Exercise:
Collect all lines below with the string "FTIR".

++++++++

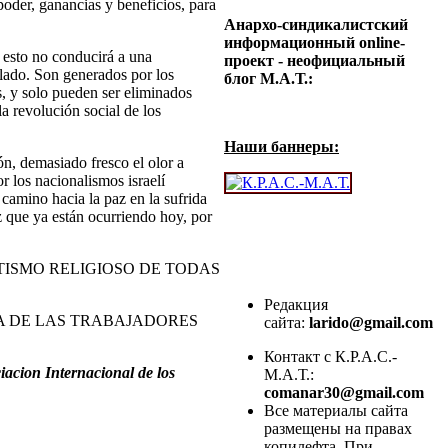
 poder, ganancias y beneficios, para
Анархо-синдикалистский
информационный online-
o esto no conducirá a una
проект - неофициальный
 lado. Son generados por los
блог М.А.Т.:
s, y solo pueden ser eliminados
la revolución social de los
Наши баннеры:
ón, demasiado fresco el olor a
 los nacionalismos israelí
 camino hacia la paz en la sufrida
z que ya están ocurriendo hoy, por
ATISMO RELIGIOSO DE TODAS
Редакция
TA DE LAS TRABAJADORES
сайта:
larido@gmail.com
Контакт с К.Р.А.С.-
iacion Internacional de los
М.А.Т.:
comanar30@gmail.com
Все материалы сайта
размещены на правах
копилефта. При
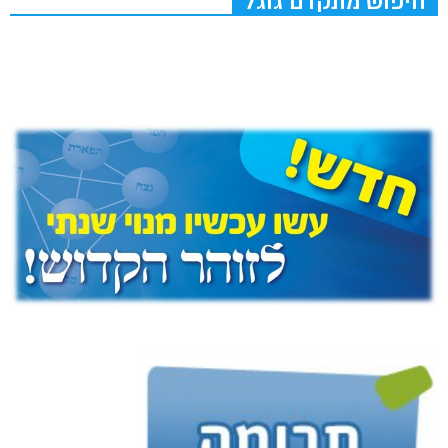
חיפוש מתקדם גוגל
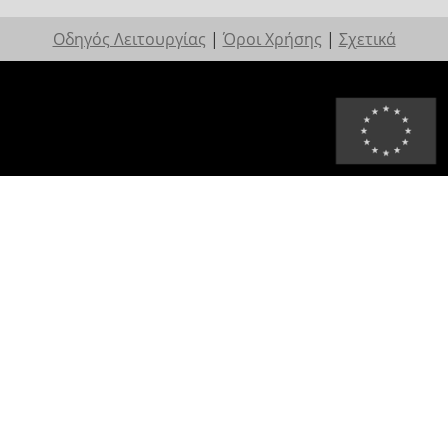
Οδηγός Λειτουργίας
|
Όροι Χρήσης
|
Σχετικά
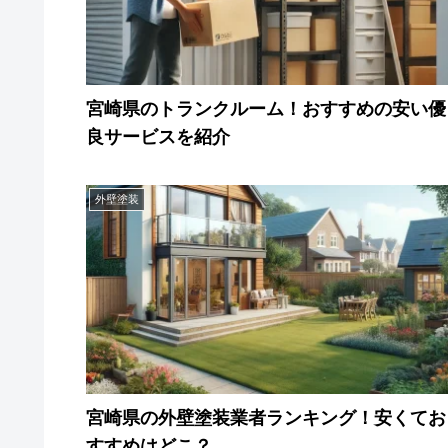
宮崎県のトランクルーム！おすすめの安い優
良サービスを紹介
外壁塗装
宮崎県の外壁塗装業者ランキング！安くてお
すすめはどこ？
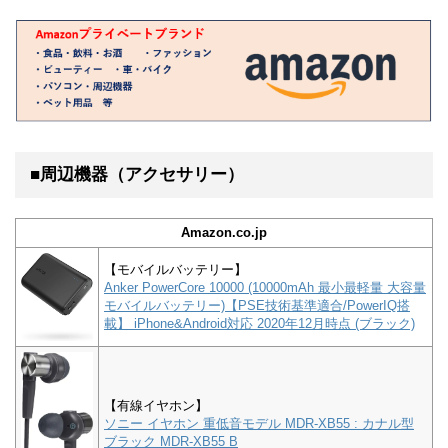
■周辺機器（アクセサリー）
Amazon.co.jp
【モバイルバッテリー】
Anker PowerCore 10000 (10000mAh 最小最軽量 大容量
モバイルバッテリー)【PSE技術基準適合/PowerIQ搭
載】 iPhone&Android対応 2020年12月時点 (ブラック)
【有線イヤホン】
ソニー イヤホン 重低音モデル MDR-XB55 : カナル型
ブラック MDR-XB55 B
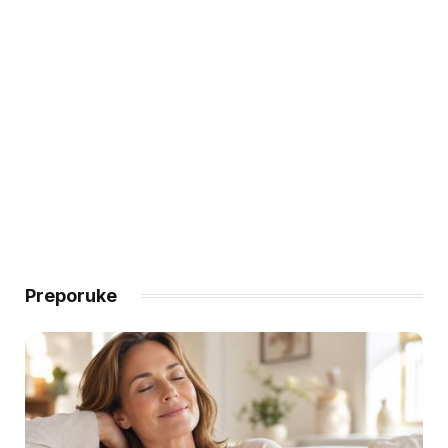
Preporuke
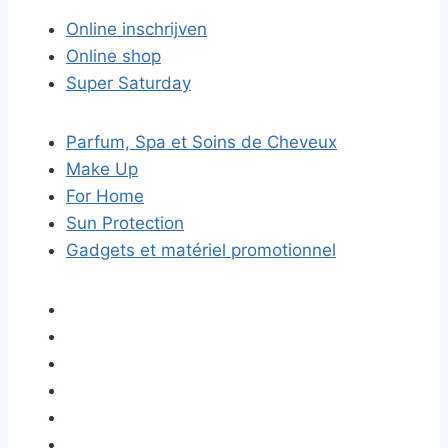
Online inschrijven
Online shop
Super Saturday
Parfum, Spa et Soins de Cheveux
Make Up
For Home
Sun Protection
Gadgets et matériel promotionnel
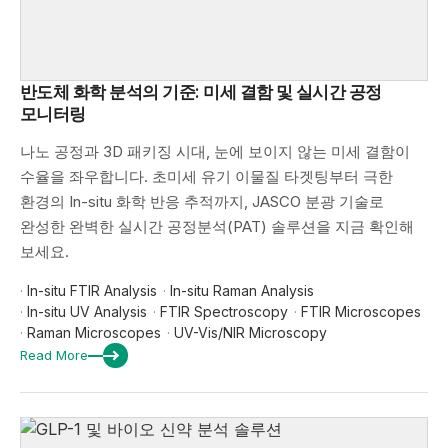
반도체 화학 분석의 기준: 미세 결함 및 실시간 공정
모니터링
나노 공정과 3D 패키징 시대, 눈에 보이지 않는 미세 결함이
수율을 좌우합니다. 초미세 유기 이물질 타겟팅부터 극한
환경의 In-situ 화학 반응 추적까지, JASCO 분광 기술로
완성한 완벽한 실시간 공정분석(PAT) 솔루션을 지금 확인해
보세요.
·
In-situ FTIR Analysis
·
In-situ Raman Analysis
·
In-situ UV Analysis
·
FTIR Spectroscopy
·
FTIR Microscopes
·
Raman Microscopes
·
UV-Vis/NIR Microscopy
Read More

++++++++

Result:
In-situ FTIR Analysis
FTIR Spectroscopy
FTIR Microscopes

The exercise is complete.